Tips & tricks for cutting fabric along the grainline
This post offers advice on how to cut out fabric according to the grain of your fabric. We are using the 'Scooped Hem Top' as an example.
Pattern available here: - https://www.owlandsewingcat.com/products/scooped-hem-top-pattern
What is the fabric grain?
The grain of your fabric runs parallel with the selvedge (finished edge). When using a pattern the 'straight of grain line' may be marked in three different directions.
1. Lengthwise (the straight of grain) which is the grainline
2. Crosswise which goes from selvage to selvage.
3. Bias which goes diagonally across the fabric allowing the fabric to stretch.
To ensure your finished project hangs correctly it is important to ensure all pattern pieces are following the correct grain line as marked on each piece when placed onto your fabric and before cutting.
Start with laying your fabric onto a flat surface. The fabric should be folded with wrong sides together and selvedges touching as you can see in the image below. The selvedge is the finished edges of the fabric, they should run parallel to each other when cutting.

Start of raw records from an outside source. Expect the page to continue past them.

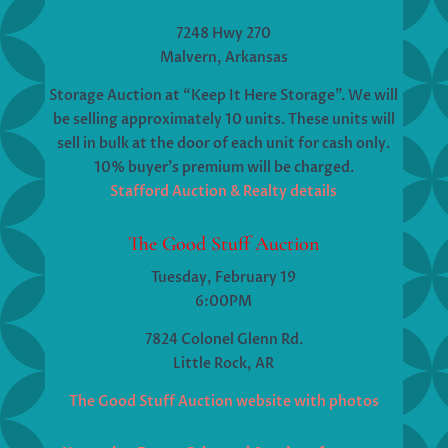
7248 Hwy 270
Malvern, Arkansas
Storage Auction at “Keep It Here Storage”. We will
be selling approximately 10 units. These units will
sell in bulk at the door of each unit for cash only.
10% buyer’s premium will be charged.
Stafford Auction & Realty details
The Good Stuff Auction
Tuesday, February 19
6:00PM
7824 Colonel Glenn Rd.
Little Rock, AR
The Good Stuff Auction website with photos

Lay your pattern pieces onto the fabric according to the instructions on each piece. The 'Scooped Hem Top' has two pattern pieces; front and back.
The front is laid on the fold so that when it is cut it opens out as one piece. Ensuring the edge of the paper pattern is placed directly onto the fold of the fabric.
The back is cut as a pair. Now it is important to make sure the grainline printed on the pattern sits parallel to the selvedge of the fabric to ensure the pattern pieces are cut straight. You can use a ruler to ensure the straight line is equal distance all the way along the selvedge. Then cut through the two layers together which will produce a pair that are mirror image of each other.
The fabric used for the 'Scooped Hem Top' is non directional so the pattern pieces can be rotated to fit the fabric. See picture below. As long as the pattern pieces are running parallel to the selvedge the pattern pieces can be flipped.
When using directional fabric, make sure the text on the pattern pieces are sitting on the fabric in the same direction as the print. This will ensure the pattern pieces are cut the the print running in the same correct direction.
Cutting on the bias
When cutting on the bias ensure that the grainline printed on the pattern piece is running parallel to the selvedge, therefore making the pattern piece running diagonally across the fabric. This example shows the neck binding for the 'Easy Fit Top' which, when cut, on the bias as shown, will have some stretch to ease sewing around the curved edge of the neckline.
We hope you find these tips useful and you enjoy making your lovely sewing project!